そのアニメは日本では1982年にTV放映されました。 スヌーピーが皆の前でマジックショーを披露し、やがてチャーリーブラウンに透明人間にしてしまうという異色のエピソードです。 次々と繰り広げられる奇想天外なマジックが観ていて楽しい作品ですよ(^^)
うーん…面白そうだけど、やっぱりゲームの内容とはまるで違うみたいね。
どうしてこのようなタイトルとしたのか、公式な表明は出されていないんです(^^;) 私の解釈で良ければ答えますが、それでもいいですか?
構わないわ。聞かせてくれるかしら。
実は本作、元々はスヌーピーのゲームとして製作されていたわけではないんです。
え!そうなの!?Σ(゜Д゜;)
初耳だ…(´Д`;)
当時のゲーム雑誌に掲載されていたそのタイトルは『デスボール』。 反射して跳ねるボールを避けながらハートを集めるゲームとして紹介されていました。
ファミコン通信1989年第24号より引用。
へえ、画面写真を見る限りは『スヌーピーのマジックショー』そのままね。 キャラクターだけ差し替えたのかしら? 主人公らしい変な生き物がスヌーピーに、ハートがウッドストックになったのね。

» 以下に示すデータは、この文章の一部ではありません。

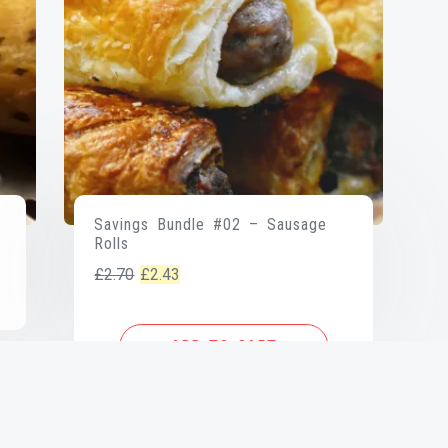
Savings Bundle #02 – Sausage
Rolls
Original
Current
£
2.70
£
2.43
price
price
was:
is:
ADD TO CART
£2.70.
£2.43.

推測になりますが、初めはオリジナルキャラクターを使った企画として進められていたものを、開発途中でピーナッツのライセンスを取得できたためスヌーピー達に載せ替えたのではないかと考えています。
なるほど、当初はスヌーピーを使う想定ではなかったのか。道理でスヌーピーを起用したにしては少し無機質な印象が強いと感じていたんだ。
元々は別のキャラクターだったのに、気が付いたらスヌーピーたちに入れ替わっていたんですよ。 これこそスヌーピーの大マジックだったのではないでしょうか?(^^)
そんなオチ!?Σ(´Д`;)
でも、本作にとってスヌーピーのライセンスが取れたのは幸運だったと思います。 なんと言っても注目度が段違いでしたから。
黄色いパッケージがお洒落で印象深いのよ。 店頭でも思わず手に取りたくなる存在感を放っていたわ。
既に大勢のファンがついているキャラクターを使えたのは大きな強みだな。 元々のゲーム内容との相性も悪くないし、キャラクター目当てで買った人達も十分満足できたのではないかな。